DATA TO USE -
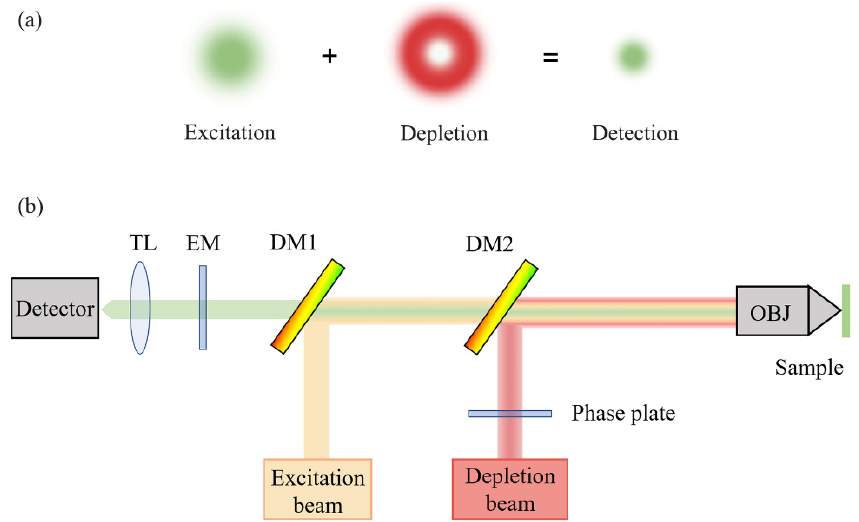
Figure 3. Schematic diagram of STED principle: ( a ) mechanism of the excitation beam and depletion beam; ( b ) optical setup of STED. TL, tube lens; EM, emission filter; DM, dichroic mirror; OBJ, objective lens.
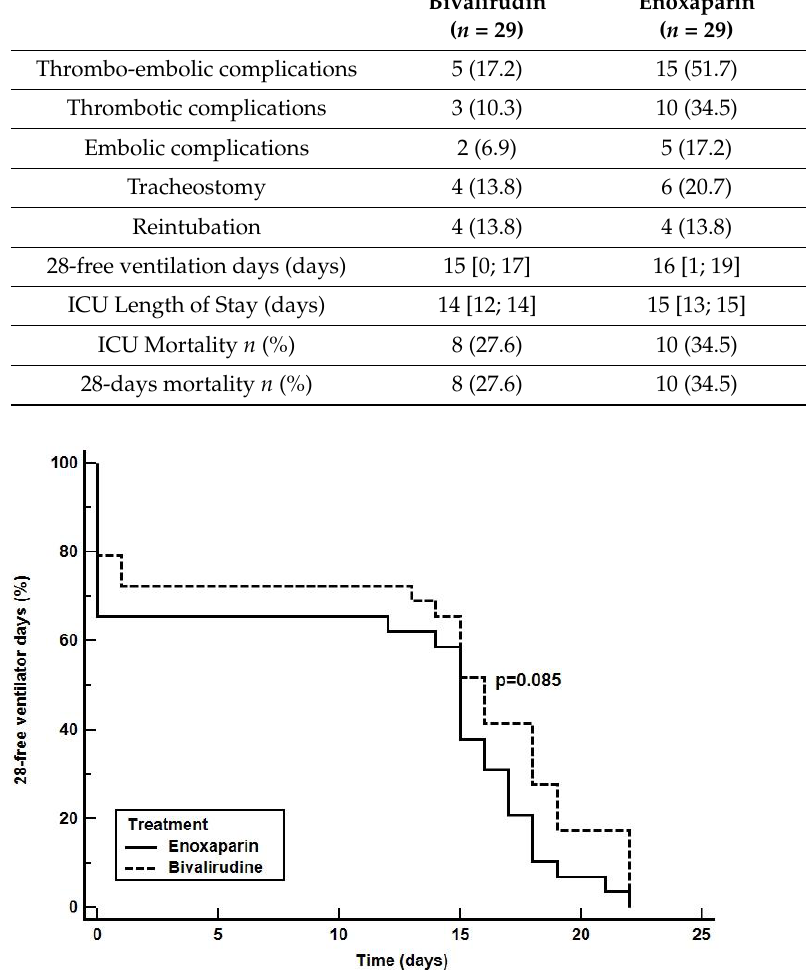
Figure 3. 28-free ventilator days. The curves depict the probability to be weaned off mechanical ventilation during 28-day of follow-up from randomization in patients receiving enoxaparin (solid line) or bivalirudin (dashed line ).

==

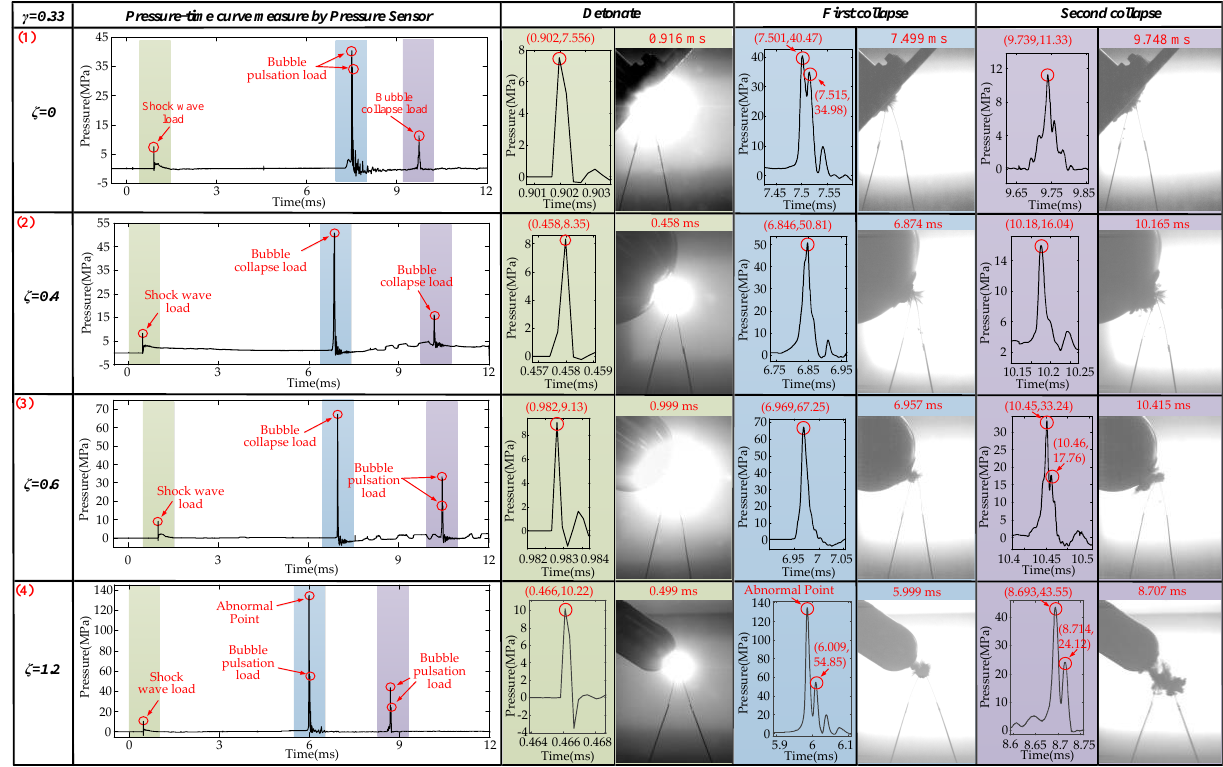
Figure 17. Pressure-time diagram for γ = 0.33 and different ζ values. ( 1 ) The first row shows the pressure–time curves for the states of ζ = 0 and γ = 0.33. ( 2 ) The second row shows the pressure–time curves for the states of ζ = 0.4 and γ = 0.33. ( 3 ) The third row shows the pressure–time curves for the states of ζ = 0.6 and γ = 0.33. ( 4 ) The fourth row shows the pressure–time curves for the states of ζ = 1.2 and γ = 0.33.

ACTIVITY - All that is wanted is the lines above between the one containing "Figure 3. Schematic" and the one containing "Figure 3. 28-free", inclusive, restated word for word, with pictures omitted.

RESPONSE BOX -
Figure 3. Schematic diagram of STED principle: ( a ) mechanism of the excitation beam and depletion beam; ( b ) optical setup of STED. TL, tube lens; EM, emission filter; DM, dichroic mirror; OBJ, objective lens.
Figure 3. 28-free ventilator days. The curves depict the probability to be weaned off mechanical ventilation during 28-day of follow-up from randomization in patients receiving enoxaparin (solid line) or bivalirudin (dashed line ).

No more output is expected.